Extrait du document =
Par Murielle Delaporte –  A peine trois semaines après son entrée en fonction à la tête de la police nationale, le Saint Cyrien et ancien préfet de l’Isère Louis Laugier s’est exprimé le 20 novembre 2024 sur la lutte en matière de narcotrafic lors d’une audition devant la Commission des Lois au Sénat1.

Ainsi que l’a expliqué la présidente de cette commission des Lois et sénateur du Morbihan, Muriel Jourda2, en préliminaire du témoignage du nouveau directeur général de la Police Nationale (DGPN), cette intervention s’inscrivait dans le cadre des travaux préparatoires d’une proposition de loi sur le sujet qui doit être débattue par les Parlementaires en janvier 2025.

Cette proposition de loi est issue des travaux d’une commission d’enquête co-dirigée par Etienne Blanc et Jérôme Durain et créée en novembre 2023 à l’initiative du groupe Les Républicains. Ces travaux ont été rendus publics en mai dernier au travers d’un rapport intitulé « Proposition de loi (procédure accélérée) visant à sortir la France du piège du narcotrafic ».

« Adopté à l’unanimité, », peut-on lire en introduction, « ce rapport a fait le constat d’une véritable submersion de la France par le narcotrafic, non seulement dans les grandes villes mais aussi jusque dans les zones rurales, en passant par des villes moyennes auparavant épargnées par ce phénomène ; il a également mis en lumière une « ubérisation » des trafics reposant sur l’extrême adaptabilité des trafiquants, leur mépris de la loi comme des « petites mains » qu’ils emploient pour leurs basses oeuvres ainsi que sur un usage grandissant de la violence (dont témoignent les 49 victimes de « narchomicides » à Marseille en 2023) et de la corruption. »

Consigne 1 = Relevez chaque ligne des entrées qui contient la chaîne « italic », en respectant la casse.
L'article sur le narcotrafic et les entrées n'ont aucun lien entre eux.

Entrées du jeu de données:
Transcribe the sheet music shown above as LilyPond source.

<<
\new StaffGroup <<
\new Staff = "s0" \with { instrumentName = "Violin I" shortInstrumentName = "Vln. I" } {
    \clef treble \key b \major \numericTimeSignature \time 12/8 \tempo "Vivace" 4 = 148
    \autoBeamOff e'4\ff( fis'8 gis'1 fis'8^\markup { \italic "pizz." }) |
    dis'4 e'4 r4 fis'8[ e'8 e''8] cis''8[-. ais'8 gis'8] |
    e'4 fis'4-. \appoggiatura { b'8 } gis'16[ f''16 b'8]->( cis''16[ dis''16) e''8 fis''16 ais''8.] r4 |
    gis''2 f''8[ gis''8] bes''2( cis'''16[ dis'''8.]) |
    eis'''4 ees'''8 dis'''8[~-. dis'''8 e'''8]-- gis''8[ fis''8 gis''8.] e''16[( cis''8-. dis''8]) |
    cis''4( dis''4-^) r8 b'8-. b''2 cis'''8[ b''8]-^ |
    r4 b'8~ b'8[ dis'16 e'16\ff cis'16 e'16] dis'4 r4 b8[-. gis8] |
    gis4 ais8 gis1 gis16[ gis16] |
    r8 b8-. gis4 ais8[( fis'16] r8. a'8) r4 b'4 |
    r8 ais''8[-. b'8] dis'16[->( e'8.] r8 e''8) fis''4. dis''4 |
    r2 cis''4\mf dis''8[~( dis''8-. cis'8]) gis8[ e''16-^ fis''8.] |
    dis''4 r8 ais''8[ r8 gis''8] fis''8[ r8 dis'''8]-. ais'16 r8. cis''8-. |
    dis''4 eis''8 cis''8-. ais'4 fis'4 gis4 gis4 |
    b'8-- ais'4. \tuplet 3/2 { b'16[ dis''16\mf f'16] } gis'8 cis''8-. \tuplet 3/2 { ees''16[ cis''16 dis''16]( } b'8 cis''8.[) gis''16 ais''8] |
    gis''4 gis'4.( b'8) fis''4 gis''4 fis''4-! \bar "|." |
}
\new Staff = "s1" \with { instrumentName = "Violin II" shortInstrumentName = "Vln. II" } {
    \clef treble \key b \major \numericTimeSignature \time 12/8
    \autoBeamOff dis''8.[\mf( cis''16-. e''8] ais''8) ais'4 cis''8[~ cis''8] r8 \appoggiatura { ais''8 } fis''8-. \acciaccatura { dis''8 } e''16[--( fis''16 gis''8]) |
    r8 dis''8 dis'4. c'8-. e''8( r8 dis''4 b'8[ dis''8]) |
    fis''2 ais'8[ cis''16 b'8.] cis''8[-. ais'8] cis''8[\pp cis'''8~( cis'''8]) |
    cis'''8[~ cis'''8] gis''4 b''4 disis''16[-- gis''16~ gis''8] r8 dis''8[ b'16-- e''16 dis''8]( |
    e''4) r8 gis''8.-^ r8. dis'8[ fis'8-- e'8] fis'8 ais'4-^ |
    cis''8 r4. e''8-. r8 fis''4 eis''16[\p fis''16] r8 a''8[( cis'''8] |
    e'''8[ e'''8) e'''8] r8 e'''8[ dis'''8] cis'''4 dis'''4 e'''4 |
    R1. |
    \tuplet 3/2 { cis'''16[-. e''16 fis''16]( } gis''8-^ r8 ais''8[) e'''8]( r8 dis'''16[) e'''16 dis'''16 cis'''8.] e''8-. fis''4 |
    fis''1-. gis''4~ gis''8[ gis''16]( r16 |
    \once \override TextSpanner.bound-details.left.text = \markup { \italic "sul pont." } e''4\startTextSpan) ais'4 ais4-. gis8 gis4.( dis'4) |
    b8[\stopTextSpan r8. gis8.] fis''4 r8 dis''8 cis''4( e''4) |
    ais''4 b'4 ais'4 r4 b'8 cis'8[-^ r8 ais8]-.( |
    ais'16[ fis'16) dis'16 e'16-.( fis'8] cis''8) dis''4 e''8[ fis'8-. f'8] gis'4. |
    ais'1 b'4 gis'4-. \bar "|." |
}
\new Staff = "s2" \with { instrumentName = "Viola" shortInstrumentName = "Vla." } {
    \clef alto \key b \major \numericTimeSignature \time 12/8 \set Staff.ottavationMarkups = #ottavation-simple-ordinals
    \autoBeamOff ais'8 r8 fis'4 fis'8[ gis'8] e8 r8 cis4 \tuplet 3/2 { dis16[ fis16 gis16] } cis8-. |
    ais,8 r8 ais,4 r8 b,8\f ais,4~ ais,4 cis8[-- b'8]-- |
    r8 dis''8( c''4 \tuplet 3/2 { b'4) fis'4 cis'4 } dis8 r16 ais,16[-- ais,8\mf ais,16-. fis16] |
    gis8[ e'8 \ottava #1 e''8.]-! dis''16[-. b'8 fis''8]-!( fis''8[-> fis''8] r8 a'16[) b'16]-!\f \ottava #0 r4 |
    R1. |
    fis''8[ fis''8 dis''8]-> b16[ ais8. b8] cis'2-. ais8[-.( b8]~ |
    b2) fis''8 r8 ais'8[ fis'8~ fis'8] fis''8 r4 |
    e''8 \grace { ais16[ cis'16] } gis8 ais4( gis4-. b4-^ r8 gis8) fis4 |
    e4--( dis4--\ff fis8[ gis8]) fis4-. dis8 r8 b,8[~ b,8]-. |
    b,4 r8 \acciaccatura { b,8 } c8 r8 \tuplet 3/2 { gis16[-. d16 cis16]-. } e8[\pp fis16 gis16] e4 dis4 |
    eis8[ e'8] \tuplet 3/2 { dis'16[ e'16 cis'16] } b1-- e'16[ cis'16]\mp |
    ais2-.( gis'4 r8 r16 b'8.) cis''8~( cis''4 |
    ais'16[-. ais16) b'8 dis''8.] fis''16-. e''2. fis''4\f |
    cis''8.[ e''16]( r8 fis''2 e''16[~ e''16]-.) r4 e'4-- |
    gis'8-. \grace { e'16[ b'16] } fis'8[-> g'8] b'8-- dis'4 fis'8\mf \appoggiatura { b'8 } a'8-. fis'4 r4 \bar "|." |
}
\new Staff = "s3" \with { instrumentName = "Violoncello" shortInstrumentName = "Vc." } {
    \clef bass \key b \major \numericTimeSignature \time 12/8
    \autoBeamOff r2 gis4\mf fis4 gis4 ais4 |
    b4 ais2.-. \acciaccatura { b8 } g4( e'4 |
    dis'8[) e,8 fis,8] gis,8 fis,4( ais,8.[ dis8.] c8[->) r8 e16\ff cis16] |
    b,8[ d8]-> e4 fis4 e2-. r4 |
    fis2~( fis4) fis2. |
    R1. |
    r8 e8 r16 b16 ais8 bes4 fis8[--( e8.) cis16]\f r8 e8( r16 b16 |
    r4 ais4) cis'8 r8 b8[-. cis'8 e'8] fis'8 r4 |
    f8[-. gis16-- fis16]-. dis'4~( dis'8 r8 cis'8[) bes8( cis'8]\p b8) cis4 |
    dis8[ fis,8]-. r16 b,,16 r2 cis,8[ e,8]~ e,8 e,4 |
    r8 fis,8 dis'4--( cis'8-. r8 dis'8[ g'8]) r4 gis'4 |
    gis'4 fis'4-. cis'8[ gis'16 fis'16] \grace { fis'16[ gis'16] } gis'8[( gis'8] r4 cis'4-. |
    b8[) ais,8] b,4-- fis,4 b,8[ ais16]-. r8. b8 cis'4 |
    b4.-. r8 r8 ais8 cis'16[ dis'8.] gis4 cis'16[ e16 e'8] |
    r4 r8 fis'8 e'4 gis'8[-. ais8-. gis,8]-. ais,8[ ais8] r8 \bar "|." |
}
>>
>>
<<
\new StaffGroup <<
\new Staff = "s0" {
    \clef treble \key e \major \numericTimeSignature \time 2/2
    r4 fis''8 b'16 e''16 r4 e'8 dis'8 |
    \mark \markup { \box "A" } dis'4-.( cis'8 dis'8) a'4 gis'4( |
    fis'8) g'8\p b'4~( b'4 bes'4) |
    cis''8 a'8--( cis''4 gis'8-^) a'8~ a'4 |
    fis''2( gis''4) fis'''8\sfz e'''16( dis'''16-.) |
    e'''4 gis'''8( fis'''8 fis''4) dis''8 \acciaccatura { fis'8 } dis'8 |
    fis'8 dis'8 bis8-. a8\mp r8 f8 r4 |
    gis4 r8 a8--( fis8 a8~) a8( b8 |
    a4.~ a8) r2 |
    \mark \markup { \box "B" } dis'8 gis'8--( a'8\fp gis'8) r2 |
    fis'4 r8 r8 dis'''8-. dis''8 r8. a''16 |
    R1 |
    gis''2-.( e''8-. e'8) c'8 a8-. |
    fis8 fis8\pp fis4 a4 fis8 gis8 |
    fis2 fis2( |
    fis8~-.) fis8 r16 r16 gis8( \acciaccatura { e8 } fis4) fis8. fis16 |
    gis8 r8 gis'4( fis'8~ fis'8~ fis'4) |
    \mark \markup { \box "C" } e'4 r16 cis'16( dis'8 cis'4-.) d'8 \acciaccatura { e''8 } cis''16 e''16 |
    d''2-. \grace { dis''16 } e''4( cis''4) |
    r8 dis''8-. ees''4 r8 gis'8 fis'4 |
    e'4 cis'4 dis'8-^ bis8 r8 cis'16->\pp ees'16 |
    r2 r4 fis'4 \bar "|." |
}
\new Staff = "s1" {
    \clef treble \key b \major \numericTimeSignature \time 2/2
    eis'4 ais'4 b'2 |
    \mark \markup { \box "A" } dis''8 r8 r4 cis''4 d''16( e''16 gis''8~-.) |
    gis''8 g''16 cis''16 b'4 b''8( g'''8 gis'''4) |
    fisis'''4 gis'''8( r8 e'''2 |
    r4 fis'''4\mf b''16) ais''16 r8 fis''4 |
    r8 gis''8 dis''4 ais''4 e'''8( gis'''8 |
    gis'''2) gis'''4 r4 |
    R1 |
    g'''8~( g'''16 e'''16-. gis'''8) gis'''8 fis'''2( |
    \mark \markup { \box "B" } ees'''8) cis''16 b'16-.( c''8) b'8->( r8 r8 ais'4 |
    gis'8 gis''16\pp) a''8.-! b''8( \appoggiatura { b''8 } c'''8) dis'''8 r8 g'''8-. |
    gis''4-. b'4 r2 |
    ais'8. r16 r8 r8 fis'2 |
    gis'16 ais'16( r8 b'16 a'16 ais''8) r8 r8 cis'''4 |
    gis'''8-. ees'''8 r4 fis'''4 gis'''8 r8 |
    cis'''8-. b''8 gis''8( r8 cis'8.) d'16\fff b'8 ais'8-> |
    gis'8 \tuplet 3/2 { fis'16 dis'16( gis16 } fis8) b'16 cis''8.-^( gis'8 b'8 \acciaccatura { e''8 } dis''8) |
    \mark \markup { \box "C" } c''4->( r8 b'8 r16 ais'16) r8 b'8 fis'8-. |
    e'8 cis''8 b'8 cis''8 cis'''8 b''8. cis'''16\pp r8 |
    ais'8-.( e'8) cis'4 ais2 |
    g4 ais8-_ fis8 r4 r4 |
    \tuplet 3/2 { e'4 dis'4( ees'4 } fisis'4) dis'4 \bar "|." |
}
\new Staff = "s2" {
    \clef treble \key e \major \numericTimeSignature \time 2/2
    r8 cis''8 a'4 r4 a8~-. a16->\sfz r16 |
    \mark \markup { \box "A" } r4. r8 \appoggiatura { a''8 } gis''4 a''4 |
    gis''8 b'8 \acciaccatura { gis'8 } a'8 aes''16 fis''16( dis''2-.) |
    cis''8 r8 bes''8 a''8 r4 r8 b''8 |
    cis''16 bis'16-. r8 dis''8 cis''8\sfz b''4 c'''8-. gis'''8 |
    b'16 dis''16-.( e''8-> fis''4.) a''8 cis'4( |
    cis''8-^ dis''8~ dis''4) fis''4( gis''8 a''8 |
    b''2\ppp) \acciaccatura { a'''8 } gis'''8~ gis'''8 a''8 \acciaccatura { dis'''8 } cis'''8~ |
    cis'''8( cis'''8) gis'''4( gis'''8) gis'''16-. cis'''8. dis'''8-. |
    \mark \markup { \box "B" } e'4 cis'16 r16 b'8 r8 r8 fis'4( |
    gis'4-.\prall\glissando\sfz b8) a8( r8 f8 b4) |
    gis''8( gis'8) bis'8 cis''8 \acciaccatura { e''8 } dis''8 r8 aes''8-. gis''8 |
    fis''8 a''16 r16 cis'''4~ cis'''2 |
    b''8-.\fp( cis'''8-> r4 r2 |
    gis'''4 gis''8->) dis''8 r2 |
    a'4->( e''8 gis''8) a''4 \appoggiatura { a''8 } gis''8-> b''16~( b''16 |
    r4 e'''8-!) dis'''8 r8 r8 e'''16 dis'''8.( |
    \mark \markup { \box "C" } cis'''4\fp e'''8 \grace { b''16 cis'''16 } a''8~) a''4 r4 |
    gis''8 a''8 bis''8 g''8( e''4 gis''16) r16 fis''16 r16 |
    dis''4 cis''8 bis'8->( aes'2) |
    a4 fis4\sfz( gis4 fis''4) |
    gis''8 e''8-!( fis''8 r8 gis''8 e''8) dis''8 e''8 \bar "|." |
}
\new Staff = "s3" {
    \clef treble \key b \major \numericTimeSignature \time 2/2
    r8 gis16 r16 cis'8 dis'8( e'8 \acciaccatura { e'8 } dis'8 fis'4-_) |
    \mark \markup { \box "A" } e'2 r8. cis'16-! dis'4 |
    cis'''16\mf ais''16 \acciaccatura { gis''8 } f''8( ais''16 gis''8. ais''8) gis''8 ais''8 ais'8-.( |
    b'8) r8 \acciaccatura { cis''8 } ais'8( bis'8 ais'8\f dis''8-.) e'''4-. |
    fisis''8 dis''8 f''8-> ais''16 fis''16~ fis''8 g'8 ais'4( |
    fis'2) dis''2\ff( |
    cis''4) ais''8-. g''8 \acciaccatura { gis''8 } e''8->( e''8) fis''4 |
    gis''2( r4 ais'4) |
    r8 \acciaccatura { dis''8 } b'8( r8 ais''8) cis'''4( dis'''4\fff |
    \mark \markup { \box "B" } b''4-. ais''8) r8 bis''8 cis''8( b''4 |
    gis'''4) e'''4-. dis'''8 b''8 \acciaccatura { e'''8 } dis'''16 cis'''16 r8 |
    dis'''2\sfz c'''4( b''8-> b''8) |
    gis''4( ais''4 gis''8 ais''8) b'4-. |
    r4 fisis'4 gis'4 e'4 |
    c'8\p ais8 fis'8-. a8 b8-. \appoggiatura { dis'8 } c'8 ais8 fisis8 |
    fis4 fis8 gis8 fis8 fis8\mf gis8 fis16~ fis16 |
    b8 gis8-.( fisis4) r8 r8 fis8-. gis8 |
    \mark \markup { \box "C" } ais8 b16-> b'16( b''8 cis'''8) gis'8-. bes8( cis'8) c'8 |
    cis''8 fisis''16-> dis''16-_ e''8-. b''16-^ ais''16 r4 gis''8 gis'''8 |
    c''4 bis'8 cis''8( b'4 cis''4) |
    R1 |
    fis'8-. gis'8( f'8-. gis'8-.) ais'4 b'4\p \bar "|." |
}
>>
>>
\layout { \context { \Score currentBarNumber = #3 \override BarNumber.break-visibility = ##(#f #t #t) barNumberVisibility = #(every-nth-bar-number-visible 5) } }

Consigne 2 = Réécrivez tout le passage de l'article sur le narcotrafic depuis « Ainsi que l’a » jusqu'à « en janvier 2025. », en remplaçant « janvier 2025 » par « février 2025 ».

Bonne réponse 1 =
    \autoBeamOff e'4\ff( fis'8 gis'1 fis'8^\markup { \italic "pizz." }) |
    \once \override TextSpanner.bound-details.left.text = \markup { \italic "sul pont." } e''4\startTextSpan) ais'4 ais4-. gis8 gis4.( dis'4) |

Bonne réponse 2 =
Ainsi que l’a expliqué la présidente de cette commission des Lois et sénateur du Morbihan, Muriel Jourda2, en préliminaire du témoignage du nouveau directeur général de la Police Nationale (DGPN), cette intervention s’inscrivait dans le cadre des travaux préparatoires d’une proposition de loi sur le sujet qui doit être débattue par les Parlementaires en février 2025.